Zheng Ruijuan, Zhu Changtai, Guo Qi, Qin Lianhua, Wang Jie, Lu Junmei, Cui Haiyan, Cui Zhenling, Ge Baoxue, Liu Jinming, Hu Zhongyi
Shanghai Key Laboratory of Tuberculosis, Shanghai Pulmonary Hospital, Tongji University School of Medicine, No, 507 Zhengmin Rd, Shanghai 200433, People's Republic of China.
BMC Infect Dis. 2014 Apr 13;14:200. doi: 10.1186/1471-2334-14-200.
Multidrug-resistant tuberculosis (MDR-TB) is a major public health problem. Early diagnosis of MDR-TB patients is essential for minimizing the risk of Mycobacterium tuberculosis (MTB) transmission. The conventional drug susceptibility testing (DST) methods for detection of drug-resistant M. tuberculosis are laborious and cannot provide the rapid detection for clinical practice.
The aim of this study was to develop a pyrosequencing approach for the simultaneous detection of resistance to rifampin (RIF), isoniazid (INH), ethambutol (EMB), streptomycin (SM), ofloxacin (OFL) and amikacin (AMK) in M. tuberculosis clinical isolates and sputum samples from re-treatment pulmonary tuberculosis (PTB) patients. We identified the optimum conditions for detection mutation of rpoB, katG, rpsl, embB, gyrA and rrs gene by pyrosequencing. Then this approach was applied to detect 205 clinical isolates and 24 sputum samples of M. tuberculosis from re-treatment PTB patients.
The mutations of rpoB and gyrA gene were detected by pyrosequencig with the SQA mode, and the mutations of katG, rpsl, embB, gyrA and rrs gene were detected by pyrosequencing with SNP mode. Compared with the Bactec MGIT 960 mycobacterial detection system, the accuracy of pyrosequencing for the detection of RIF, INH, EMB, SM, AMK and OFL resistance in clinical isolates was 95.0%, 79.2%, 70.3%, 84.5%, 96.5% and 91.1%, respectively. In sputum samples the accuracy was 83.3%, 83.3%, 60.9%, 83.3%, 87.5% and 91.7%, respectively.

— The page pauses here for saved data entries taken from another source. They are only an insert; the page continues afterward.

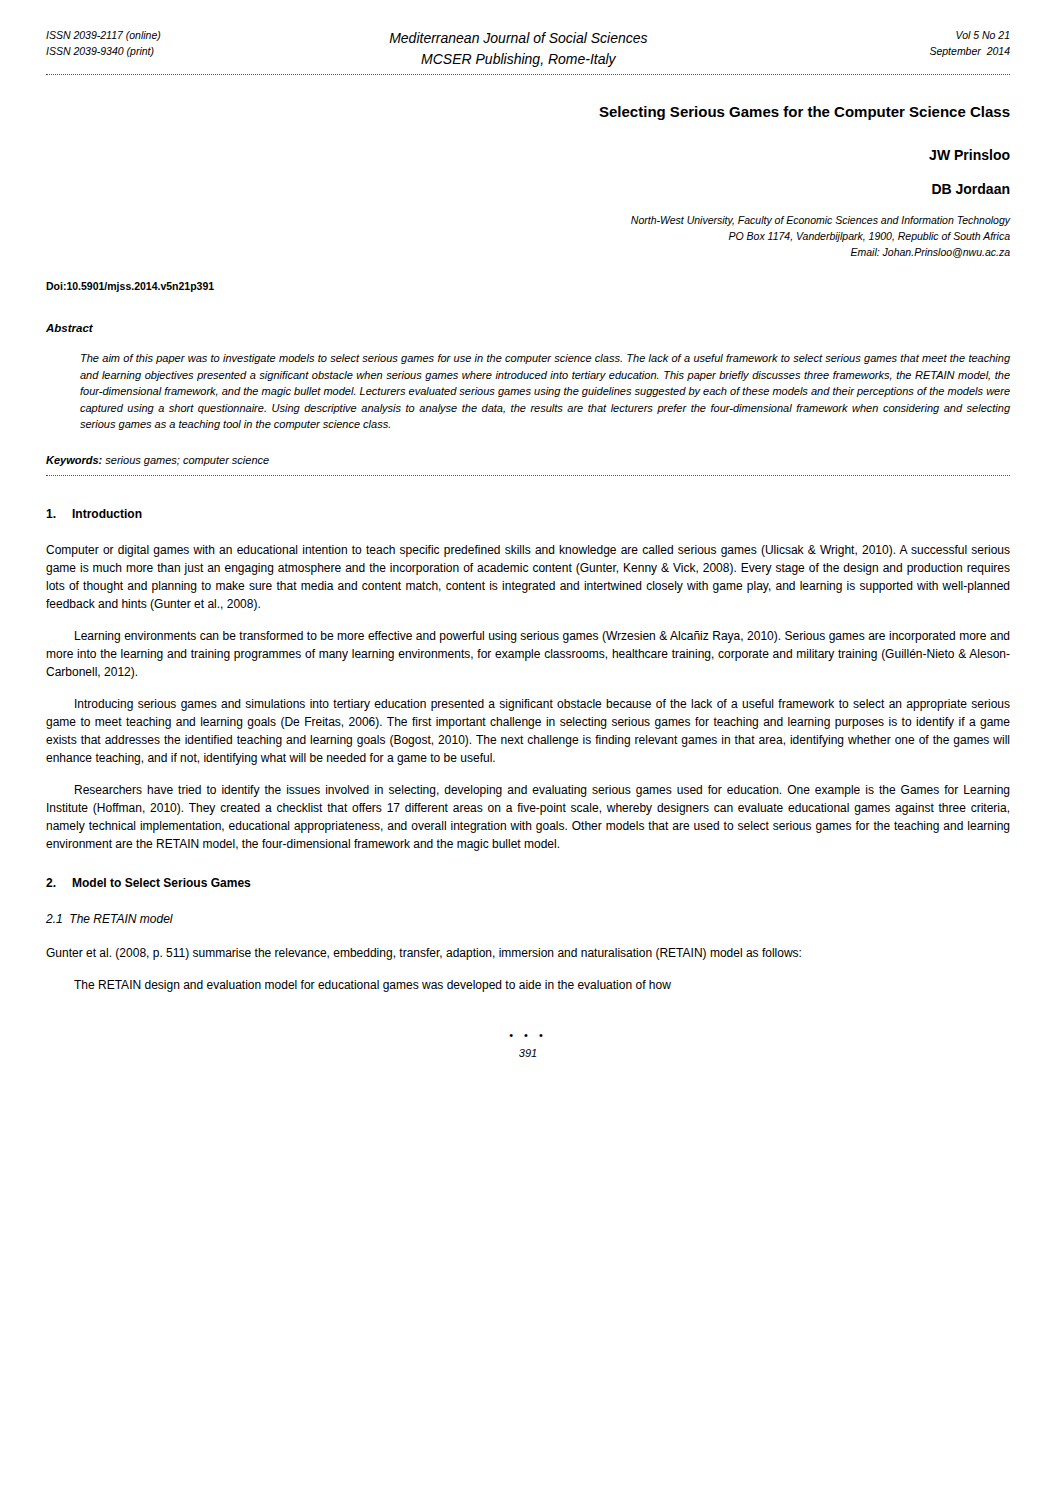| ISSN 2039-2117 (online) ISSN 2039-9340 (print) | Mediterranean Journal of Social Sciences MCSER Publishing, Rome-Italy | Vol 5 No 21 September 2014 |
Selecting Serious Games for the Computer Science Class
JW Prinsloo
DB Jordaan
North-West University, Faculty of Economic Sciences and Information Technology
PO Box 1174, Vanderbijlpark, 1900, Republic of South Africa
Email: Johan.Prinsloo@nwu.ac.za
Doi:10.5901/mjss.2014.v5n21p391
Abstract
The aim of this paper was to investigate models to select serious games for use in the computer science class. The lack of a useful framework to select serious games that meet the teaching and learning objectives presented a significant obstacle when serious games where introduced into tertiary education. This paper briefly discusses three frameworks, the RETAIN model, the four-dimensional framework, and the magic bullet model. Lecturers evaluated serious games using the guidelines suggested by each of these models and their perceptions of the models were captured using a short questionnaire. Using descriptive analysis to analyse the data, the results are that lecturers prefer the four-dimensional framework when considering and selecting serious games as a teaching tool in the computer science class.
Keywords: serious games; computer science
1. Introduction
Computer or digital games with an educational intention to teach specific predefined skills and knowledge are called serious games (Ulicsak & Wright, 2010). A successful serious game is much more than just an engaging atmosphere and the incorporation of academic content (Gunter, Kenny & Vick, 2008). Every stage of the design and production requires lots of thought and planning to make sure that media and content match, content is integrated and intertwined closely with game play, and learning is supported with well-planned feedback and hints (Gunter et al., 2008).
Learning environments can be transformed to be more effective and powerful using serious games (Wrzesien & Alcañiz Raya, 2010). Serious games are incorporated more and more into the learning and training programmes of many learning environments, for example classrooms, healthcare training, corporate and military training (Guillén-Nieto & Aleson-Carbonell, 2012).
Introducing serious games and simulations into tertiary education presented a significant obstacle because of the lack of a useful framework to select an appropriate serious game to meet teaching and learning goals (De Freitas, 2006). The first important challenge in selecting serious games for teaching and learning purposes is to identify if a game exists that addresses the identified teaching and learning goals (Bogost, 2010). The next challenge is finding relevant games in that area, identifying whether one of the games will enhance teaching, and if not, identifying what will be needed for a game to be useful.
Researchers have tried to identify the issues involved in selecting, developing and evaluating serious games used for education. One example is the Games for Learning Institute (Hoffman, 2010). They created a checklist that offers 17 different areas on a five-point scale, whereby designers can evaluate educational games against three criteria, namely technical implementation, educational appropriateness, and overall integration with goals. Other models that are used to select serious games for the teaching and learning environment are the RETAIN model, the four-dimensional framework and the magic bullet model.
2. Model to Select Serious Games
2.1 The RETAIN model
Gunter et al. (2008, p. 511) summarise the relevance, embedding, transfer, adaption, immersion and naturalisation (RETAIN) model as follows:
The RETAIN design and evaluation model for educational games was developed to aide in the evaluation of how
• • •
391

The newly established pyrosequencing assay is a rapid and high-throughput method for the detection of resistance to RIF, INH, SM, EMB, OFL and AMK in M. tuberculosis. Pyrosequencing can be used as a practical molecular diagnostic tool for screening and predicting the resistance of re-treatment pulmonary tuberculosis patients.
耐多药结核病(MDR-TB)是一个主要的公共卫生问题。早期诊断MDR-TB患者对于将结核分枝杆菌(MTB)传播风险降至最低至关重要。用于检测耐药性结核分枝杆菌的传统药物敏感性试验(DST)方法费力,且无法为临床实践提供快速检测。
本研究的目的是开发一种焦磷酸测序方法,用于同时检测结核分枝杆菌临床分离株以及复治肺结核(PTB)患者痰液样本中对利福平(RIF)、异烟肼(INH)、乙胺丁醇(EMB)、链霉素(SM)、氧氟沙星(OFL)和阿米卡星(AMK)的耐药性。我们确定了通过焦磷酸测序检测rpoB、katG、rpsl、embB、gyrA和rrs基因变异的最佳条件。然后将该方法应用于检测205株临床分离株以及复治PTB患者的24份结核分枝杆菌痰液样本。
通过焦磷酸测序以SQA模式检测到rpoB和gyrA基因变异,以SNP模式检测到katG、rpsl、embB、gyrA和rrs基因变异。与Bactec MGIT 960分枝杆菌检测系统相比,焦磷酸测序检测临床分离株中RIF、INH、EMB、SM、AMK和OFL耐药性的准确率分别为95.0%、79.2%、70.3%、84.5%、96.5%和91.1%。在痰液样本中,准确率分别为83.3%、83.3%、60.9%、83.3%、87.5%和91.7%。
新建立的焦磷酸测序检测法是一种快速、高通量的方法,用于检测结核分枝杆菌对RIF、INH、SM、EMB、OFL和AMK的耐药性。焦磷酸测序可作为一种实用的分子诊断工具,用于筛查和预测复治肺结核患者的耐药性。